## [The records]
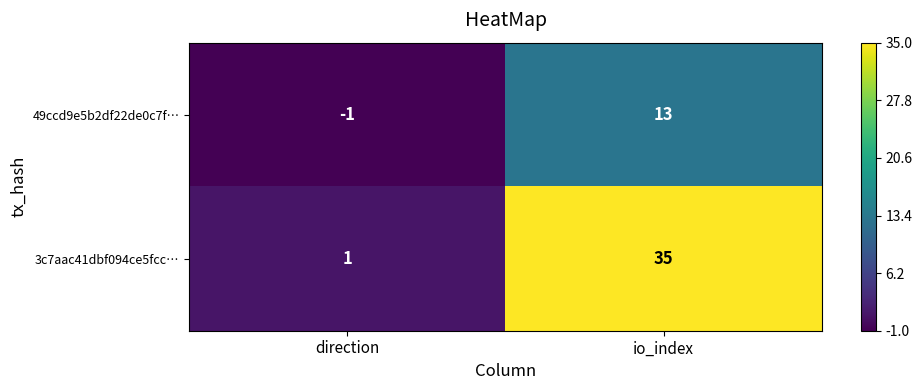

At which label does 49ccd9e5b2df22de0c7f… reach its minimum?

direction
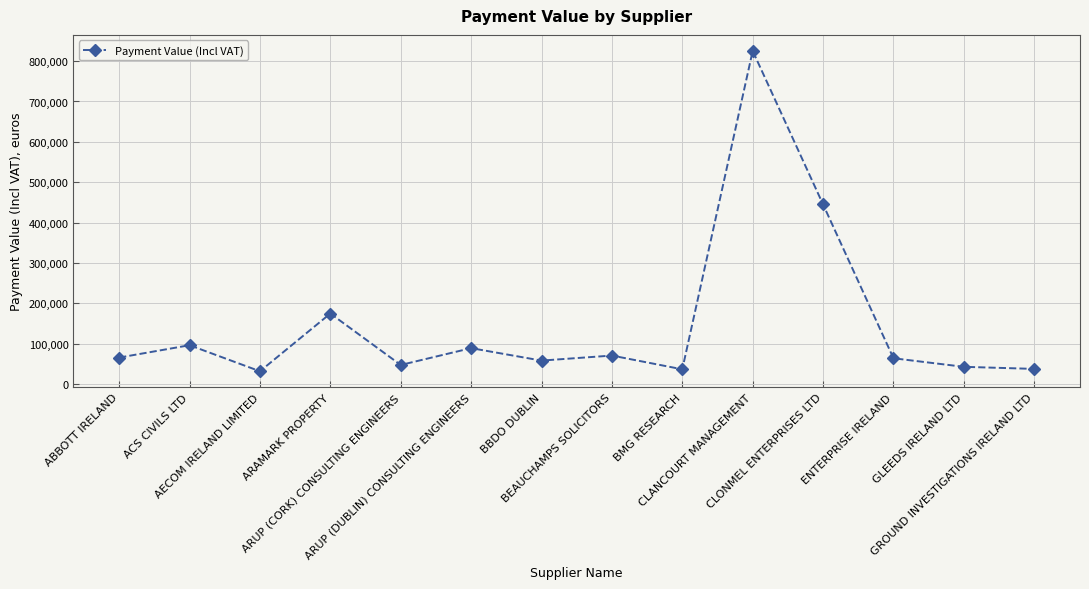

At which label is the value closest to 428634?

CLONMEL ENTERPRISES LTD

==

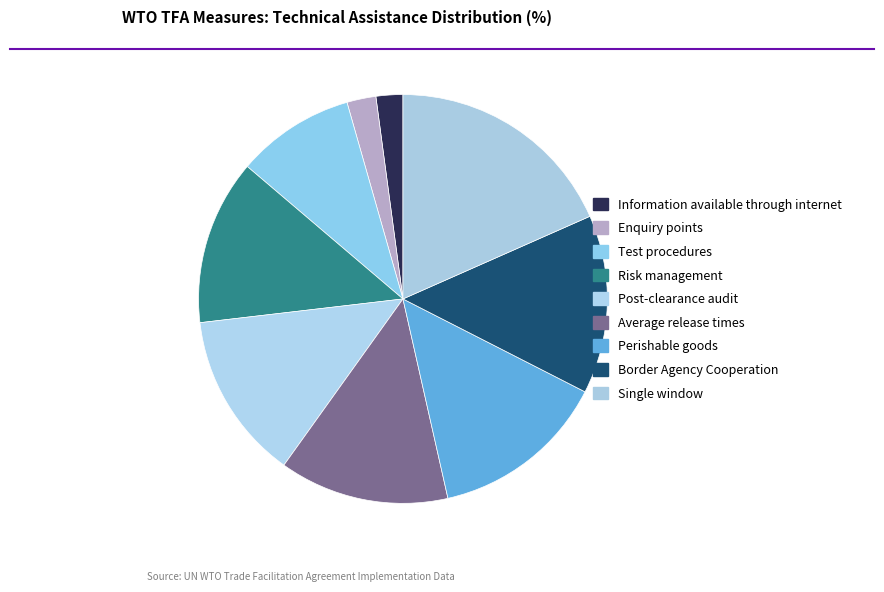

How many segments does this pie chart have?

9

==

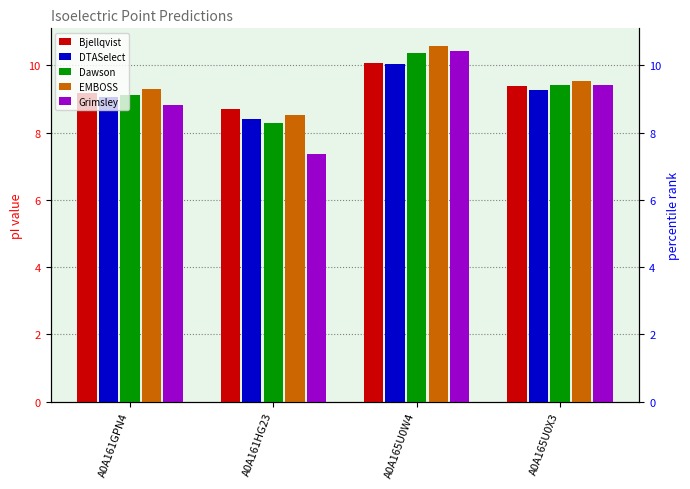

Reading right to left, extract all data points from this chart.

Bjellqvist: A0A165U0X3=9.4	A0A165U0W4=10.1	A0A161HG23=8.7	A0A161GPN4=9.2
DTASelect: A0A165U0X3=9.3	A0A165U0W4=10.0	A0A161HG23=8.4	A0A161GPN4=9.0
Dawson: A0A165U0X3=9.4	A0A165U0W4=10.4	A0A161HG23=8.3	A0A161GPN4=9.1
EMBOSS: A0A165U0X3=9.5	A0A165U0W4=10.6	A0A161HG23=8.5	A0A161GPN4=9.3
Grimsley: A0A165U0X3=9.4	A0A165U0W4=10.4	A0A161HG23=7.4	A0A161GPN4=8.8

## [Task directions]
Pick out each line of the listing above that contains the word "does" and copy those lines out in full.

## [Task result]
At which label does 49ccd9e5b2df22de0c7f… reach its minimum?
How many segments does this pie chart have?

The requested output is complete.